* **SELECTED TEXT**
[Start of section]
Bein Adam Le-chavero: Ethics of Interpersonal Conduct

By Rav Binyamin Zimmerman

 

 

Shiur #25: The Mutual Responsibilities of Employer and Employee

 

 

The Holiness of Treating Employees Properly

 

Parashat Kedoshim, which features the Torah’s recipe for a life of holiness, contains many interpersonal mitzvot that are necessary ingredients for true holiness. A number of them, such as the prohibition of hatred and the mitzva to love one’s fellow Jew, are basic. Others, notably a number of respectable business practices, are undoubtedly important, but do not at first glance seem to typify holy behavior. Their appearance in Parashat Kedoshim indicates that the workplace is not only a venue in which to make money and support a family, but an essential part of a religious lifestyle.
[End of section]
* **Collected data**
[Start of section]
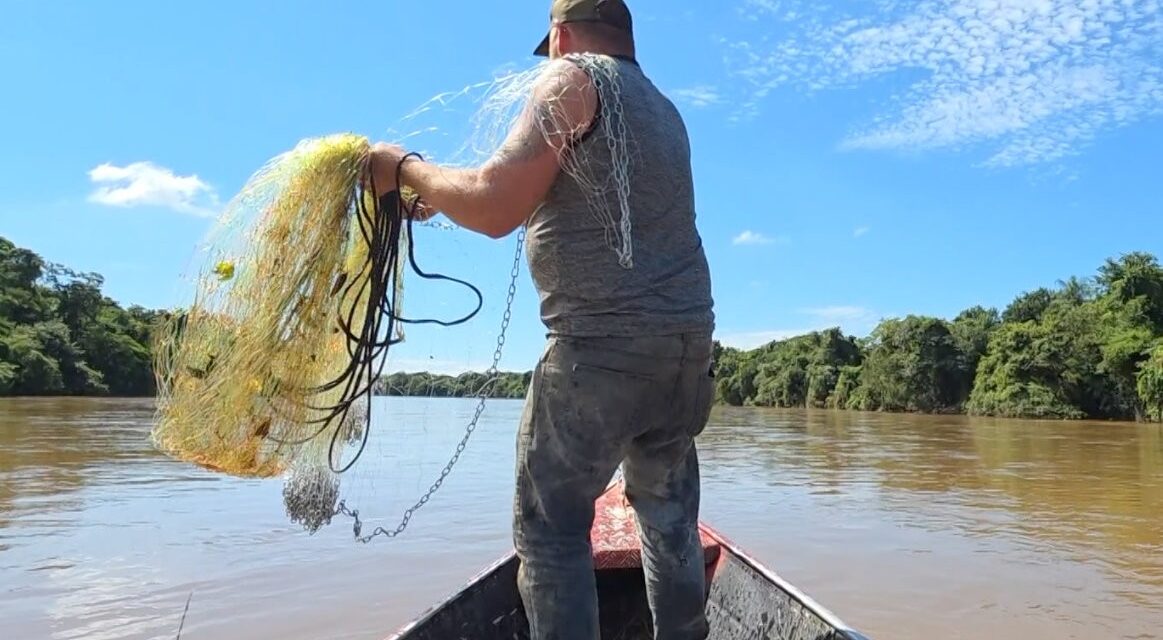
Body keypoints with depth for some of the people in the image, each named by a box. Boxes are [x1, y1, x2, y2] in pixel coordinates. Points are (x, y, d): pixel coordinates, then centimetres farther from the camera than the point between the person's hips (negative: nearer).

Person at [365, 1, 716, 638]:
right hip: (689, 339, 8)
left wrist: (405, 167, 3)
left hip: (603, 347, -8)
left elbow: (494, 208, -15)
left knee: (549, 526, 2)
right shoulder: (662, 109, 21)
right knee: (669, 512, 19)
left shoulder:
[End of section]
* **WORK INSTRUCTIONS**
Echo the passage on the duties of employer and employee in full, word for word. The lines above are not used in this exercise.

* **TASK OUTPUT**
Bein Adam Le-chavero: Ethics of Interpersonal Conduct

By Rav Binyamin Zimmerman

 

 

Shiur #25: The Mutual Responsibilities of Employer and Employee

 

 

The Holiness of Treating Employees Properly

 

Parashat Kedoshim, which features the Torah’s recipe for a life of holiness, contains many interpersonal mitzvot that are necessary ingredients for true holiness. A number of them, such as the prohibition of hatred and the mitzva to love one’s fellow Jew, are basic. Others, notably a number of respectable business practices, are undoubtedly important, but do not at first glance seem to typify holy behavior. Their appearance in Parashat Kedoshim indicates that the workplace is not only a venue in which to make money and support a family, but an essential part of a religious lifestyle.